Venezuela adia possível declaração de calote
Em reunião com investidores, governo não faz proposta concreta sobre renegociação de dívida de petroleira estatal
Órgão internacional também posterga para terça (14) decisão sobre anúncio de default do país sul-americano
A decisão da Associação Internacional de Swaps e Derivativos (Isda, na sigla em inglês) de adiar a declaração de calote ou não da Venezuela transformou o que poderia ser uma segunda-feira (13) turbulenta em mais um dia de expectativa e suspensão.
A entidade, que congrega os principais atores do mercado financeiro global e cujas decisões podem desencadear uma série de mecanismos legais contra um país em calote, se reúne mais uma vez nesta terça-feira (14) para tratar do assunto.
Se ela considerar que a Venezuela não cumpriu o acordado no pagamento de juros e de parcelas de papéis emitidos pela PDVSA, a gigante petroleira que sustenta o país, o default será declarado. O diagnóstico, seja ele qual for, será controverso e deverá movimentar os mercados emergentes.
Apesar de não ter observado o prazo de pagamento de juros de títulos da PDVSA, que venceu na semana passada, a Venezuela efetuou o depósito de quase US$ 1,2 bilhão aos investidores no último fim de semana.
Como o fez fora da data estipulada, a maior parte dos analistas crê que a Isda vá declarar o país em default, apesar de, na prática, ele ter cumprido seus compromissos.
“Será uma decisão técnica, que vai impactar os detentores de CDS (Credit Default Swap), mas não acelerará a cobrança das dívidas futuras nem abrirá espaço para ações judiciais no mercado americano”, diz o economista Luis Vicente León, presidente da consultoria Datanalisis.
Os detentores dos CDS, uma espécie de seguro contra o risco de calote em papéis de dívidas, soberanas ou não, no mercado financeiro, estão pressionando a Isda a declarar a Venezuela em default para poder receber os prêmios estipulados nas apólices.
“Eles, é claro, são os mais interessados nisso agora, mas haverá impacto em todo o mercado [se a associação se decidir pela declara- ção de calote] e será ainda mais difícil para a Venezuela conseguir novos aportes para manter o país minimamente abastecido”, diz o também economista José Toro Hardy, ex-diretor da petrolífera estatal.
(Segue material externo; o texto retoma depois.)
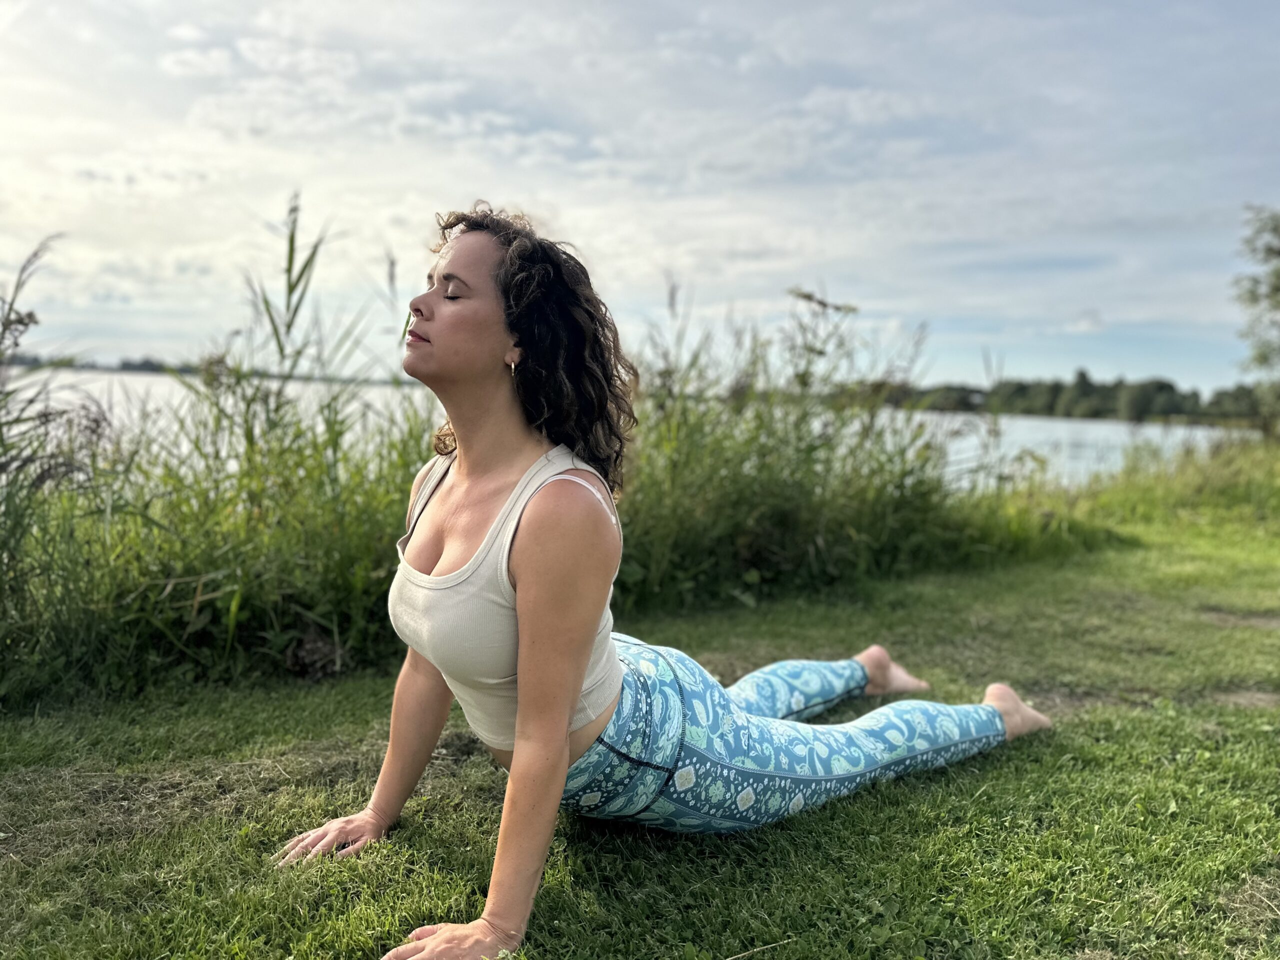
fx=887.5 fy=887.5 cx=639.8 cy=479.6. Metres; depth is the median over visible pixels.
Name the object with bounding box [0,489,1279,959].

TAPETE VERMELHO Na segunda, em Caracas, entre 60 e cem detentores de títulos da PDVSA foram recebidos com tapete vermelho, suco e arepas pelo governo venezuelano. Eles atenderam ao chamado do ditador Nicolás Maduro, que pretende renegociar a dívida externa de US$ 60 bilhões da estatal petroleira.
Maduro havia declarado, no domingo (12), que 400 investidores haviam confirmado presença no encontro e que a Venezuela jamais entraria em default.
A expectativa era de que, na reunião, o governo apresentasse propostas sobre como pretende pagar seus compromissos de curto e longo prazo. Mas, ao que parece, nada disso aconteceu.
De acordo com investidores que participaram do evento, o vice-presidente, Tareck El Aissami, e o ministro das Finanças, Simón Zerpa, apenas leram uma nota e prometeram que mesas técnicas serão montadas para discutir como será feita a restruturação da dívida.
“Não propuseram nada, foi uma oportunidade perdida”, afirmou à agência Reuters um dos investidores que participou do encontro. BRASIL CREDOR Também na segunda, o Brasil comunicou ao Clube de Paris que a Venezuela entrou em default por não pagar uma parcela de US$ 262 milhões da dívida de US$ 1,5 bilhão que tem com o país. Em janeiro de 2018, uma nova parcela, esta no valor de US$ 270 milhões, também vence.
Enquanto o mercado financeiro acompanhava atento o desenrolar da crise financeira do país, a União Europeia aprovou uma série de sanções contra a Venezuela. A principal medida é a proibição da venda ao país de armas e equipamentos de defesa que possam ser usados na repressão à população civil.
Ativos de integrantes do governo de Nicolas Maduro também foram congelados.
Nas ruas de Caracas, a população permanecia alheia ao futuro do país na ciranda financeira global. Com o dólar disparando diante da possibilidade de o país se tornar inadimplente, as apostas giravam em torno de quanto o papel americano estaria valendo ao final do ano.
Apenas nos últimos 12 meses, o bolívar, moeda do país, perdeu 96,55% de seu valor, ajudando a ampliar ainda mais a inflação, que deve fechar o ano acima de 1.000%. O valor do salário mínimo, sem o bônus de alimentação, despencou para o equivalente a US$ 4,3.
“Nisso tudo, uma coisa apenas é certa”, diz o economista Luis Vicente León. “O próximo ano será muito pior do que esse. Sobre isso, não há dúvidas.”